MMA Study: FAQ About Our Study

National Human Genome Research Institute

National Institutes of Health
U.S. Department of Health and Human Services


Clinical and Basic Investigations of Methylmalonic Acidemia (MMA) and Related Disorders

Frequently Asked Questions About Methylmalonic Acidemia (MMA)

What is this study about?

This study will evaluate patients with methylmalonic acidemia (MMA) and cobalamin disorders to learn more about the genetic causes of these inherited metabolic disorders and the medical complications associated with them. People with MMA may have difficulty with growth and development, neurological problems such as strokes, seizures and low muscle tone, kidney problems, poor vision, and metabolic instability causing them to become seriously ill, sometimes with little warning. There is no cure for any genetic MMA syndrome, but special diets, medication and vitamin therapies are used for treatment.

Why should I join the study?

People join research studies for many reasons. Three common reasons include:
  1. Altruism. This simply means "a regard for others." For example, why do many people donate blood? Most of the time, the blood helps a stranger in need, and not anyone known to the donator. For many people, it feels good to help others, and that is reason enough. The same is true for a research study. There may be no direct benefit to you, but by helping doctors learn about MMA, you are helping the wider community with MMA.

  2. Learning. It is not unusual for a person with a rare disease (like MMA) to know more about their illness than many doctors! Joining a research study is a chance to spend time with doctors with a special interest in MMA. There is a lot of time to ask questions, to learn "what's new" and to better understand MMA.

  3. Advice. People join research studies to seek medical advice from doctors with special expertise and interest in their disease. This can range from confirmation of a diagnosis to guidance on a new problem. It is important to remember that doctors involved in research (such as those at NIH) work with, but cannot replace, your "regular doctor". However, we may be able to find doctors, and other medical professionals and support groups in your local area with experience with MMA

New information, treatments and in the future, a cure, for methylmalonic acidemia will only come from patients with MMA and their families working together with doctors. Animal models of the disease (like mice) are helpful up to a point. But there is no replacement for studying the disorder in a human being.

What we are trying to learn with the study?

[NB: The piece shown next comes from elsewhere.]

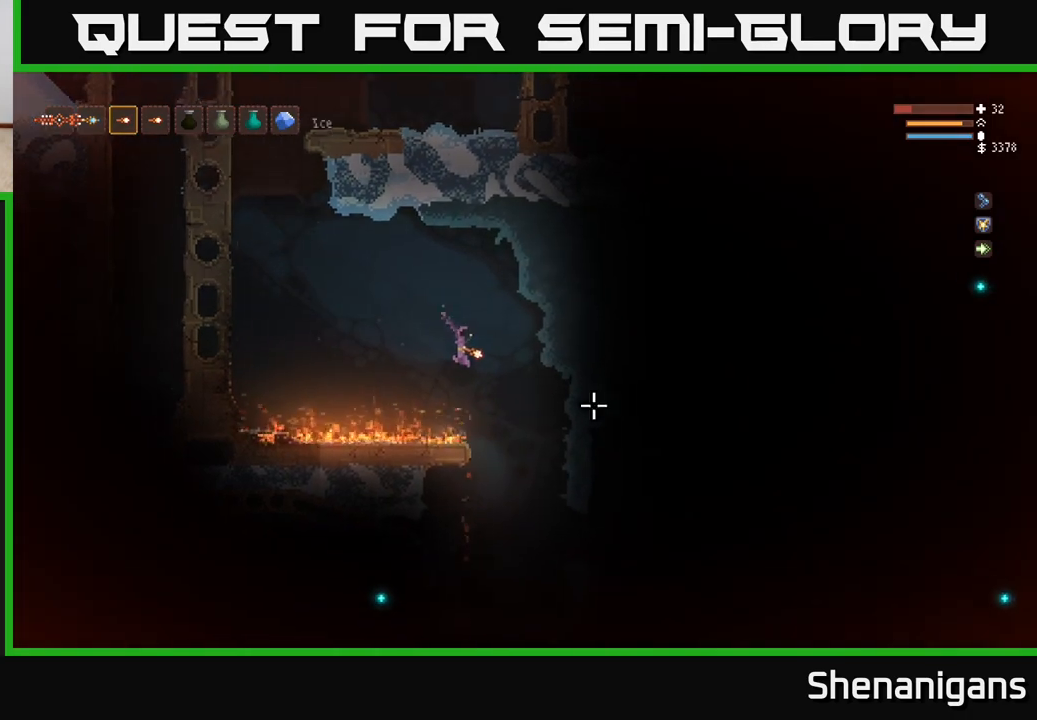
{"buttons": [], "left_stick": "center", "right_stick": "down-left", "events": [[83, "right_stick", "down"], [100, "L2", "down"], [200, "right_stick", "down-left"], [217, "left_stick", "center"], [233, "L2", "up"], [317, "R1", "down"], [383, "R1", "up"]]}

The study seeks to learn more about the genetic causes of the various types of these inherited metabolic disorders and the medical complications associated with them by clinically evaluating patients with methymalonic acidemia and cobalamin (vitamin B12) metabolic defects. By better understanding the complications, we may gain insight into what causes them. This knowledge may help guide the development of new therapies and provide more precise ways to assess how effective current medical regimens are working.

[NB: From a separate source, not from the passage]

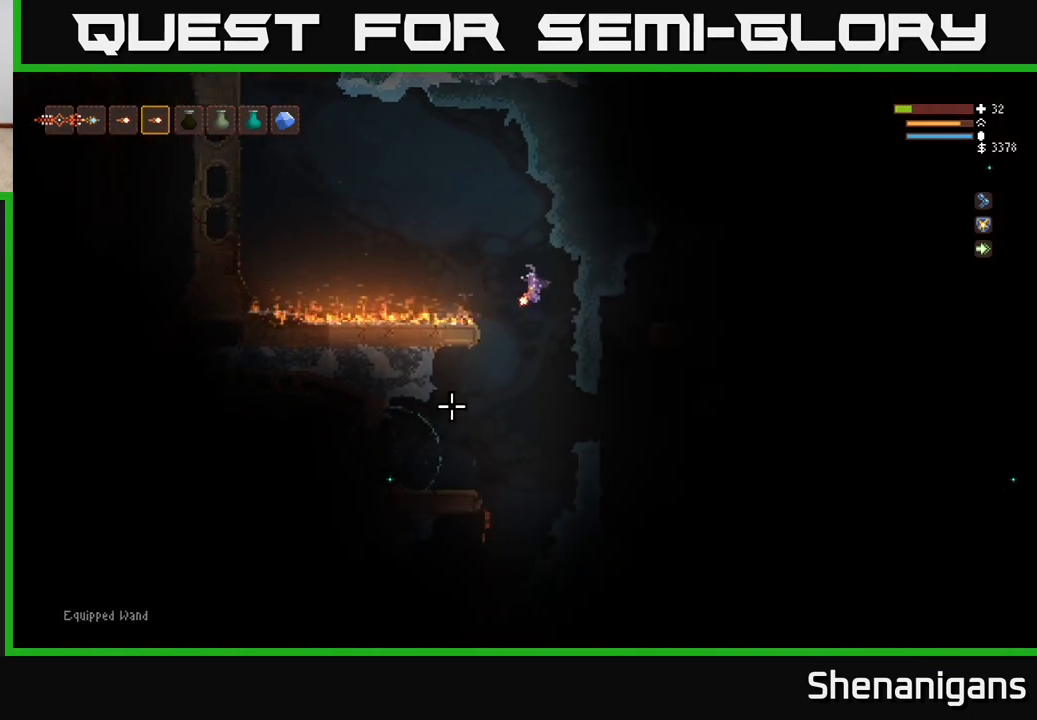
{"buttons": [], "left_stick": "center", "right_stick": "down-left", "events": [[167, "L2", "down"], [183, "left_stick", "right"], [283, "left_stick", "center"], [300, "L2", "up"]]}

What are we NOT trying to do?

  1. We are NOT testing any new medication or procedure to treat or cure MMA.
  2. At the National Institutes of Health (NIH), we are interested in research. Although we are happy to provide advice for people enrolled in our study, we are not able to "take over" the long-term care of a person with MMA
  3. To enroll in our study, a person needs a confirmed diagnosis of MMA. We are not able to provide a "first time" diagnosis or regular metabolic care.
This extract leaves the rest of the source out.